Written instruction 1. Transcribe the proof plan exactly, starting at "[proofplan]" and ending at "risk lower bound.".
Written instruction 2. In the proof plan, why is a spherical packing used, and how does the resulting testing error become a bound on estimation risk? Answer in one to three sentences.
Written instruction 3. Summarize the proof plan in two sentences.

[proofplan]
We embed a finite testing problem into the covariance class by perturbing a scalar covariance matrix in many rank-one directions. A spherical packing gives exponentially many unit vectors whose rank-one projectors are separated in operator norm. The Kullback-Leibler divergence between the corresponding Gaussian product measures is quadratic in the perturbation size and independent of the packing cardinality except through $p$. Choosing the perturbation size of order $\sqrt{p/n}\wedge 1$, [Fano's inequality](/theorems/1654) forces a nontrivial testing error, and the [testing-to-estimation reduction](/theorems/5895) converts that error into an operator-norm risk lower bound.
[/proofplan]
[step:Build many separated rank-one perturbations inside the spectrum class]
Set
\begin{align*}
a:=\frac{m+M}{2},
\qquad
r:=\frac{M-m}{4}.

Given information.
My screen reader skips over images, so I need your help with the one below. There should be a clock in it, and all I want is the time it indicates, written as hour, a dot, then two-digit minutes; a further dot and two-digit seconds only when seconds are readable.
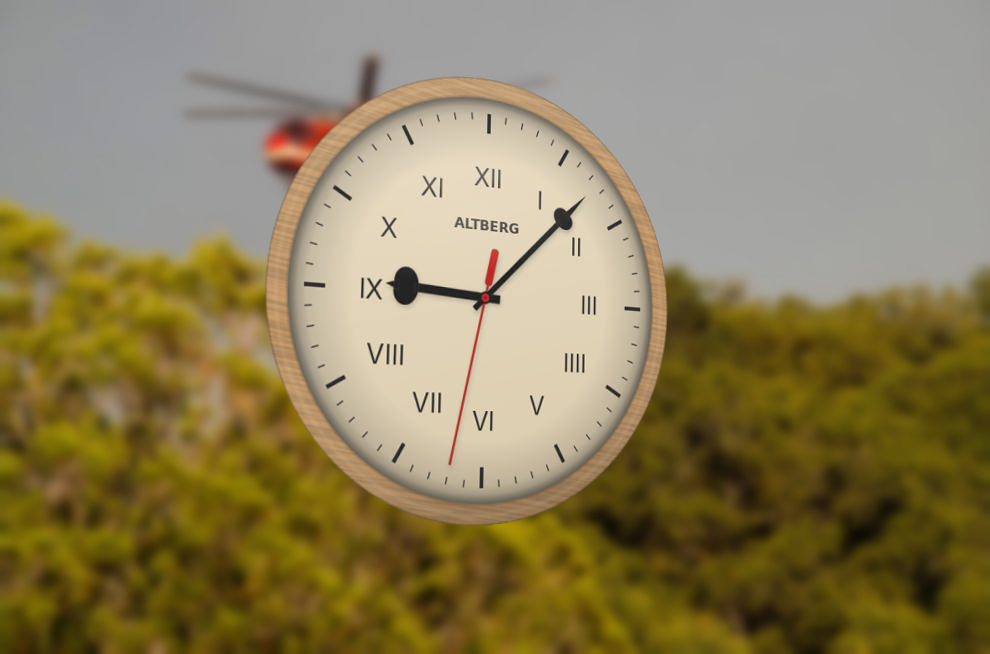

Solution 1.
[proofplan]
We embed a finite testing problem into the covariance class by perturbing a scalar covariance matrix in many rank-one directions. A spherical packing gives exponentially many unit vectors whose rank-one projectors are separated in operator norm. The Kullback-Leibler divergence between the corresponding Gaussian product measures is quadratic in the perturbation size and independent of the packing cardinality except through $p$. Choosing the perturbation size of order $\sqrt{p/n}\wedge 1$, [Fano's inequality](/theorems/1654) forces a nontrivial testing error, and the [testing-to-estimation reduction](/theorems/5895) converts that error into an operator-norm risk lower bound.

Solution 2. The spherical packing supplies exponentially many unit vectors whose rank-one projectors are separated in operator norm. This yields many well-separated perturbations of a scalar covariance matrix. Once Fano's inequality forces a nontrivial testing error, the testing-to-estimation reduction converts that error into a lower bound on operator-norm risk.

Solution 3. A finite testing problem is embedded in the covariance class by perturbing a scalar covariance matrix in many rank-one directions taken from a spherical packing, whose projectors are separated in operator norm. The Kullback-Leibler divergence between the Gaussian product measures is quadratic in the perturbation size, so a size of order $\sqrt{p/n}\wedge 1$ lets Fano's inequality force a nontrivial testing error, which the testing-to-estimation reduction turns into an operator-norm risk lower bound.